» **What needs to be done**
How many lines in the material below contain the string "revenue"? Reply with only the number.

» **Data shown**

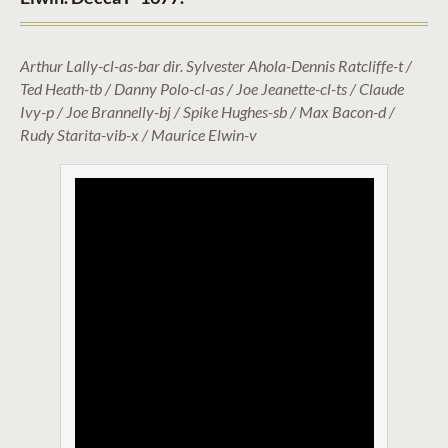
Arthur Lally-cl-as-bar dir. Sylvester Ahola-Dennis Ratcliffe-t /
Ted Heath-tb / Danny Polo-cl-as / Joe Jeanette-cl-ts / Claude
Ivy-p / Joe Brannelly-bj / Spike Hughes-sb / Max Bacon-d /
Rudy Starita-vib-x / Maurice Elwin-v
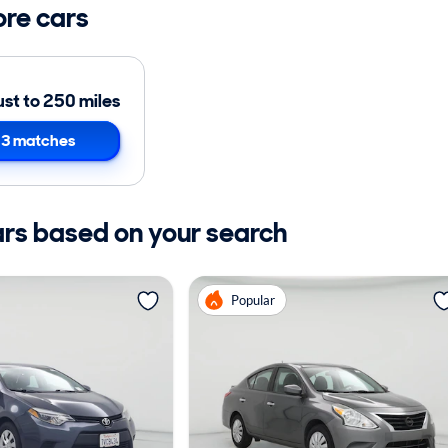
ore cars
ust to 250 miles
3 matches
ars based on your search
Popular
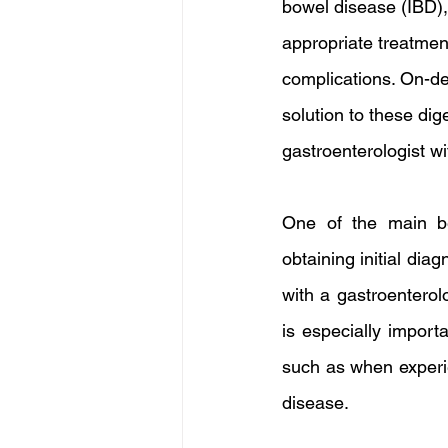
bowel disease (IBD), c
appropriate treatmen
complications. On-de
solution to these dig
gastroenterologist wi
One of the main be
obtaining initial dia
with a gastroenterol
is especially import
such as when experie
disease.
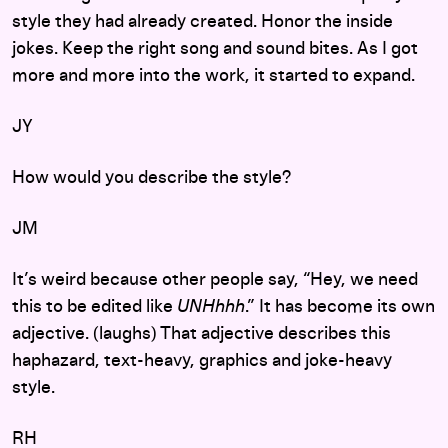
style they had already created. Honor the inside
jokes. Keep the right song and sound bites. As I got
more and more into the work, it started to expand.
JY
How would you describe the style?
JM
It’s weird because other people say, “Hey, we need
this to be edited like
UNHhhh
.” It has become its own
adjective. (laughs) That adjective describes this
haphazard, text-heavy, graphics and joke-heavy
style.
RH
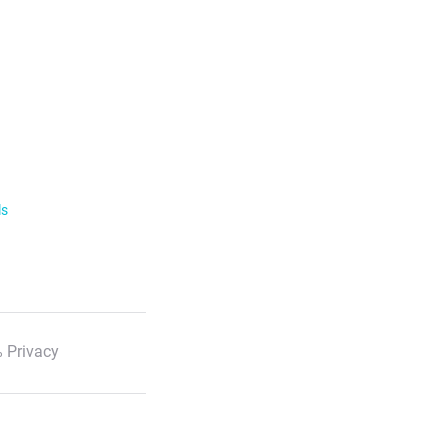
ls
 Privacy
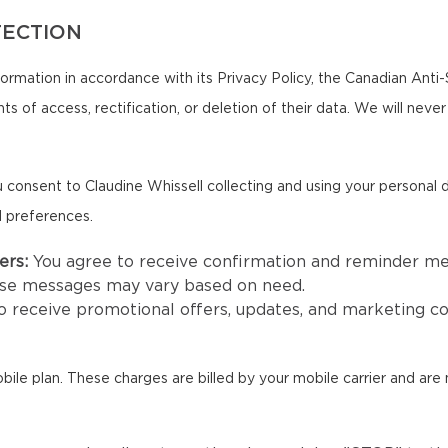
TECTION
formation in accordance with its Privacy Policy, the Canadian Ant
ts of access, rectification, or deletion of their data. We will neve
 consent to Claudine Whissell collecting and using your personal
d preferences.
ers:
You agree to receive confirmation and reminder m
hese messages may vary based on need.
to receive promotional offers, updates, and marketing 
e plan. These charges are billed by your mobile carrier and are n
* * *
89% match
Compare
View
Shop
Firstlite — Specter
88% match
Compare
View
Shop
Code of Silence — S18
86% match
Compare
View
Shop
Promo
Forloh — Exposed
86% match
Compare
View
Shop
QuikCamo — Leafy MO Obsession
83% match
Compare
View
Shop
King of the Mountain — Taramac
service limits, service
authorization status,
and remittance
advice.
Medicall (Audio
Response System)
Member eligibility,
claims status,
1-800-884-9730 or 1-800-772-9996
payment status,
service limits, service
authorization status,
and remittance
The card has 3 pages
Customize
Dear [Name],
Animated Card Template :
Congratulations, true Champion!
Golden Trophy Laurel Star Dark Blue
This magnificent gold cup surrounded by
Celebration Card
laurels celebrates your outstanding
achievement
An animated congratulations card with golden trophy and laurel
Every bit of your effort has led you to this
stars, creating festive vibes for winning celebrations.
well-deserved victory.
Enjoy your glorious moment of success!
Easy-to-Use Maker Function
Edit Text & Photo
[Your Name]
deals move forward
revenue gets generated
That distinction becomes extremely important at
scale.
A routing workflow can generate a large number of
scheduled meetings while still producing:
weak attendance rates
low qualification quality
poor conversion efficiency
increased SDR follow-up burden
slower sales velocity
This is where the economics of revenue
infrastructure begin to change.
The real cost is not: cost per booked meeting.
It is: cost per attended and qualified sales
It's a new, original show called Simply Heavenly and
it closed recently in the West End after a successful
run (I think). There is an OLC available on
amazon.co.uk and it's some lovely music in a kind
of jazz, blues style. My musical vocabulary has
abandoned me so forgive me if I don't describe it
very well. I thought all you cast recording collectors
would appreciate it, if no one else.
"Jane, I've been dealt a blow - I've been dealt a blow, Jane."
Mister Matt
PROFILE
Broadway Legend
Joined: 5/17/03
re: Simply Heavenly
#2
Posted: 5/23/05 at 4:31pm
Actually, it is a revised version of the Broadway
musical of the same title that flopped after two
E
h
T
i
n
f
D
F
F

» **Reply**
2